RECORDS SUPPLIED: Begin

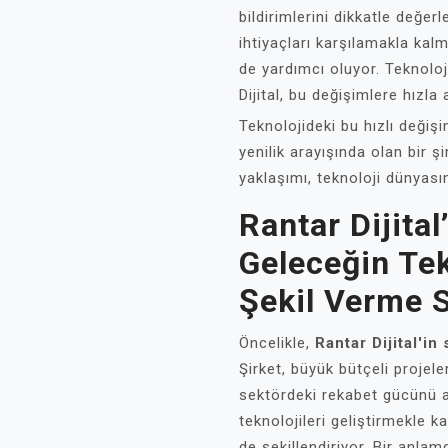
bildirimlerini dikkatle değer
ihtiyaçları karşılamakla kal
de yardımcı oluyor. Teknolo
Dijital, bu değişimlere hızla
Teknolojideki bu hızlı değişi
yenilik arayışında olan bir ş
yaklaşımı, teknoloji dünyası
Rantar Dijital
Geleceğin Tek
Şekil Verme St
Öncelikle,
Rantar Dijital'in 
Şirket, büyük bütçeli projele
sektördeki rekabet gücünü a
teknolojileri geliştirmekle 
de şekillendiriyor. Bir anlamd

RECORDS SUPPLIED: End

PROBLEM TO SOLVE » I would like the data above transcribed exactly, with its pictures left out.

ANSWER SPACE »
bildirimlerini dikkatle değer
ihtiyaçları karşılamakla kal
de yardımcı oluyor. Teknolo
Dijital, bu değişimlere hızla
Teknolojideki bu hızlı değişi
yenilik arayışında olan bir ş
yaklaşımı, teknoloji dünyası
Rantar Dijital
Geleceğin Tek
Şekil Verme St
Öncelikle,
Rantar Dijital'in 
Şirket, büyük bütçeli projele
sektördeki rekabet gücünü a
teknolojileri geliştirmekle 
de şekillendiriyor. Bir anlamd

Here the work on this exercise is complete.